The oldest gold treasure found in Bulgaria is also the oldest gold treasure found in the world to date. At the end of the 5th millennium BC, near present-day Varna there lived a group of people who had discovered copper but still hadn’t abandoned old techniques for working flint. Their necropolis, discovered in 1972, contains 294 graves.
Most of the deceased were sent into the afterworld with modest collections of everyday items. In a dozen or so of the graves, however, archaeologists led by Ivan Ivanov discovered gold. This is a sure sign that the community near Varna practised social stratification. Most of the “golden” graves were empty – the golden decorations were arranged on top of crude clay masks that represented human faces. The person at the top of the pyramid, however, was there – in grave number 43. This king/high priest was put to rest with all the symbols of his worldly power – a stone axe with a golden handle; a gold diadem, bracelets, earrings and trimming on his clothes; and an empty gold cylinder that some interpret as a phallus, while others say is the handle of a whip.
The culture that created the Varna necropolis disappeared, most likely overwhelmed by the waves of settlers from the East who flooded the Balkans at the end of the Copper Age and the beginning of the Bronze Age. The newcomers were also fond of gold – several of their treasures have been discovered recently. In 2004 Martin Ivanov’s excavation of graves at the necropolis in the village of Dabene near Karlovo revealed miniature beads, a gold dagger and hundreds of golden rings that were buried with their owners during the 3rd millennium BC.
The Valchitran Treasure is not the only hoard from the end of the Bronze Age between the 16th and 12th Centuries BC, a period that more or less coincides with the Trojan War. However, the treasure’s 13 objects, whose functions have still not been clarified, are without a doubt some of the most impressive archaeological finds ever made in Bulgaria. The heyday of gold treasures in Bulgaria – at least for the ones we know about – came considerably later. In the middle of the 1st millennium, BC Thracian kings emerged from historical anonymity and began to appear in the annals of the neighbouring Greeks. The Thracians never developed their own writing system or showed much of an interest in writing in general, judging from the scarce inscriptions that have remained – most of which are found on vessels from various treasures.

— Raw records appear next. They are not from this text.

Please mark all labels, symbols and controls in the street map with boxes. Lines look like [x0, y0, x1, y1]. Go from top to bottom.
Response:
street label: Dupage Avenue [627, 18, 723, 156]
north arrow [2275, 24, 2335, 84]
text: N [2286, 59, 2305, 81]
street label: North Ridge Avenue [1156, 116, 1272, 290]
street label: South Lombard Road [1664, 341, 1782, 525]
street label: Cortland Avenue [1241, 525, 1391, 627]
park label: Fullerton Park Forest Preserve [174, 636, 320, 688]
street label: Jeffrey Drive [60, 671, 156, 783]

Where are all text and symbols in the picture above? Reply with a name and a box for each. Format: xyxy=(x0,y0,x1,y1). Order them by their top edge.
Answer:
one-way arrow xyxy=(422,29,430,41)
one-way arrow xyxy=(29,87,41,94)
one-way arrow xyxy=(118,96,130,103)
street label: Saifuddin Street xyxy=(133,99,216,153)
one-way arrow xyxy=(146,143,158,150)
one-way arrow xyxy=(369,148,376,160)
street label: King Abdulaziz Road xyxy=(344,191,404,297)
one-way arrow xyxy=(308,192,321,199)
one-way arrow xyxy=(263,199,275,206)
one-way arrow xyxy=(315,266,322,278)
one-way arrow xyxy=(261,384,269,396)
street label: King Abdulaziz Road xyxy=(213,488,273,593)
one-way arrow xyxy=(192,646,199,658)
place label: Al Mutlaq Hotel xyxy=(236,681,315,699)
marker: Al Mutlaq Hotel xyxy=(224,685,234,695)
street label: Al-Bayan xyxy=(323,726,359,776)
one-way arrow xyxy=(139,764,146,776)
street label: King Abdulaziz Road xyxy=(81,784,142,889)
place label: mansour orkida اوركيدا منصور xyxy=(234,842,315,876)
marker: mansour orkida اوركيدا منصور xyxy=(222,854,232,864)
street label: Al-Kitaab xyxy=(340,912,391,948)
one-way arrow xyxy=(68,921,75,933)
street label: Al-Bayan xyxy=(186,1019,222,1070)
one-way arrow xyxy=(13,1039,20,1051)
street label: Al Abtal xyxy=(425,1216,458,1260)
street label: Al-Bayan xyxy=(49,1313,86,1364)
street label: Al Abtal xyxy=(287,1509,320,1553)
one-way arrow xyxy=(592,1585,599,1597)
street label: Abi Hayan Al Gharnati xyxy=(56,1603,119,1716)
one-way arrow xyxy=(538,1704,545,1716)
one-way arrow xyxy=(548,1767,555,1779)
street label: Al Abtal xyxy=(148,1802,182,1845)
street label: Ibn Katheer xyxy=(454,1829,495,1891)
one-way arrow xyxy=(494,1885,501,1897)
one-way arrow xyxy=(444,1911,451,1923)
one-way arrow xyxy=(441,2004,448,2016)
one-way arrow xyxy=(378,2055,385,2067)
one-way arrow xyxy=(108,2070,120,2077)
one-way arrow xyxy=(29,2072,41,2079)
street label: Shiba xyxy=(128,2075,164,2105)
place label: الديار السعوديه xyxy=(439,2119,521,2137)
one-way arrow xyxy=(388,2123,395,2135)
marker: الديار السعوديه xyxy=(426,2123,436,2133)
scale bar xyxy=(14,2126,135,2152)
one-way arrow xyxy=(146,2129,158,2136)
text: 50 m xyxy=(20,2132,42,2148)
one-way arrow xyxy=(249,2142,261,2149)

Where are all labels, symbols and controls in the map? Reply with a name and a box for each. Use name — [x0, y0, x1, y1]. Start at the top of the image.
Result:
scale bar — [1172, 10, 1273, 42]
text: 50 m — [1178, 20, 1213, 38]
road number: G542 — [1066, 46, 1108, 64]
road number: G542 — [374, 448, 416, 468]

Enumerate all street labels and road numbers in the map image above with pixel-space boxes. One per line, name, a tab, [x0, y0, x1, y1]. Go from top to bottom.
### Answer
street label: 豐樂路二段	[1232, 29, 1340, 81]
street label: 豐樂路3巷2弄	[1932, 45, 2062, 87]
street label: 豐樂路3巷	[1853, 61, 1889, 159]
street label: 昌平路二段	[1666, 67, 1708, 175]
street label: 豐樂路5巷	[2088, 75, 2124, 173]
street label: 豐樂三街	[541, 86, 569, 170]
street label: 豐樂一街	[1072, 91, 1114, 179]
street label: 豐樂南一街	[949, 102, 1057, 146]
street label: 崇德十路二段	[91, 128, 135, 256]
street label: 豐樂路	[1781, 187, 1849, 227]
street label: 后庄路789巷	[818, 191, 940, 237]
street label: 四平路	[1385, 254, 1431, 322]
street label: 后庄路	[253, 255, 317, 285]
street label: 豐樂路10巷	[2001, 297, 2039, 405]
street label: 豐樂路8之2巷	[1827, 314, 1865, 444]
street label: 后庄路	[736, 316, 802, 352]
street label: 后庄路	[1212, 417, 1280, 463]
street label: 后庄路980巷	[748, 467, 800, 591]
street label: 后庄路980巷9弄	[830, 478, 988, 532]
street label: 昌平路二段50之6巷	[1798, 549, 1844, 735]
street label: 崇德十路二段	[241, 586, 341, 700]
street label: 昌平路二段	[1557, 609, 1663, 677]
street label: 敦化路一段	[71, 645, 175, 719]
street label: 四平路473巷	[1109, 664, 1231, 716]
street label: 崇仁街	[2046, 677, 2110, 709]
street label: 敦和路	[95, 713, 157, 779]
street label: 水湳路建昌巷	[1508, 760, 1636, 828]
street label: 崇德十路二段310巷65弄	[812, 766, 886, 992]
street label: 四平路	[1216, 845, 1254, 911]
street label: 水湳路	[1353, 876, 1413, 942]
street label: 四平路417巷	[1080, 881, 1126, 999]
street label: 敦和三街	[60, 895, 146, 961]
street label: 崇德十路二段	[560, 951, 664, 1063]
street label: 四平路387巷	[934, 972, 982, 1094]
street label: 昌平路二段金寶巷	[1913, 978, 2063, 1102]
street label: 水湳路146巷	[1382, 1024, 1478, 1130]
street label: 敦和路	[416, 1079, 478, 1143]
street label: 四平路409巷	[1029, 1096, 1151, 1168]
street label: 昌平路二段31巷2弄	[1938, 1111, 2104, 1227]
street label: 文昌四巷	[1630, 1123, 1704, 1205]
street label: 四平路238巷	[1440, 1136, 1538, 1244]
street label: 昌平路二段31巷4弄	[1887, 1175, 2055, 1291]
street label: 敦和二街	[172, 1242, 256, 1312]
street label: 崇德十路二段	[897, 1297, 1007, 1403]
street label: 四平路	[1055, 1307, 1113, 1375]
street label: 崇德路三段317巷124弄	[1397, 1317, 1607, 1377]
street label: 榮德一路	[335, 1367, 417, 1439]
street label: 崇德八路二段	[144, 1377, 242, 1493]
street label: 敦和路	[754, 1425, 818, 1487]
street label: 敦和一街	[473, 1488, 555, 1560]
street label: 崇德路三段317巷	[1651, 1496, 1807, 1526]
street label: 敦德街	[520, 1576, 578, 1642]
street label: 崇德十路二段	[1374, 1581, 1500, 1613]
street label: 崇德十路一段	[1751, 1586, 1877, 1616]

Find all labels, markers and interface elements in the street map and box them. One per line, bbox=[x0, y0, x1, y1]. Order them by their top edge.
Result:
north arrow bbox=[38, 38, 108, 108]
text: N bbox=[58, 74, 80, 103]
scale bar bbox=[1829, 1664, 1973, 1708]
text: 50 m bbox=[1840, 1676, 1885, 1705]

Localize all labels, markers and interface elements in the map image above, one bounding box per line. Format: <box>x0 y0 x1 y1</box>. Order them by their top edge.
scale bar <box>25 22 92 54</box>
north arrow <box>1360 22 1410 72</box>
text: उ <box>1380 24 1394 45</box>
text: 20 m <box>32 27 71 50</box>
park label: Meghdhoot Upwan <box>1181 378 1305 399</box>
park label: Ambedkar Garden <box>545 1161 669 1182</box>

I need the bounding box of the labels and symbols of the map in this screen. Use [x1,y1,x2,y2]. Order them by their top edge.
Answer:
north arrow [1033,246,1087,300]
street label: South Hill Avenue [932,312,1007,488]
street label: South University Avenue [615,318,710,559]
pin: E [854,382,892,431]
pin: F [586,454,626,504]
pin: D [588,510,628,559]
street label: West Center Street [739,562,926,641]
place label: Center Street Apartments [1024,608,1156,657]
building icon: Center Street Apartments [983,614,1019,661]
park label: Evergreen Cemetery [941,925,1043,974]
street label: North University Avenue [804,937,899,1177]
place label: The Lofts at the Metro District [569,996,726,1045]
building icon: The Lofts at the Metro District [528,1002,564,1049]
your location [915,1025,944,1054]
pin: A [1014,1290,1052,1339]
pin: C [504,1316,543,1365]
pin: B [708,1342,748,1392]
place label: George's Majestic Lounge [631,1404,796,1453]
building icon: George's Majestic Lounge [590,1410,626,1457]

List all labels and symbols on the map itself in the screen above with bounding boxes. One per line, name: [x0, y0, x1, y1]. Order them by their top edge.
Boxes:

Thracian rulers displayed their wealth and political might in a far more conspicuous way – with huge gold treasures. The golden mask from Svetitsa, which according to Kitov belonged to King Teres, is only the tip of a gigantic iceberg of silver and gold. The 165 pitchers and rhytons from the Rogozen Treasure were crafted between the 6th and the 4th Centuries BC. They are silver, but the images carved on them in relief are gilded with gold leaf. The scenes offer rare evidence of the ancient Thracians’ pantheon and beliefs. During the 4th Century, BC Thracian craftsmen produced the exquisite rhytons, amphorae and phials from the Panagyurishte Treasure, discovered by three brothers digging up clay for bricks. During the same century was created also the precious horse bridle that was buried in a bronze container, only to be discovered in 1963 in the town of Letnitsa during the building of a barn. Some archaeologists interpret the golden figures on the bridle – which show a horseman killing wild beasts and having sex – as an illustrative history of the life of Thracian kings. During the 4th Century BC, a man and a woman were buried in the Mogilanska mound near Vratsa, together with a magnificent golden diadem and a silver kneepad with a strange image of a woman whose face is half-covered with horizontal lines.
Why did the Thracians bury their priceless riches? Some of the treasures probably found their way into the ground to be hidden during wartime – and their owners never returned to retrieve them. However, it was for other reasons that the Thracians placed precious artefacts in graves and tombs.
The Thracians believed that after death a person began a new life – according to descriptions by Greek historians, the Thracians considered the afterworld such a pleasant place that they laughed when someone died. However, in their new lives the deceased – especially kings and aristocrats – needed everything that they had enjoyed while still in this world. For that reason they killed horses yoked into expensive chariots near their graves, left richly ornamented serving sets and weapons near their couches, and – if what evidence suggests is true – specially sacrificed the dead man’s favourite wife. Gold luxury items were an integral part of life, which the Thracian kings wanted to take with them in death.
Gold also served another purpose. The Thracians believed that gold possessed a mystical power that connected the world of the living with that of the dead. Bulgarian folktales still contain traces of this belief.
When the heroes find themselves in an enchanted kingdom, usually referred to as dolnata zemya, or the underworld, the objects there are usually made of gold or – in the worst-case scenario – silver.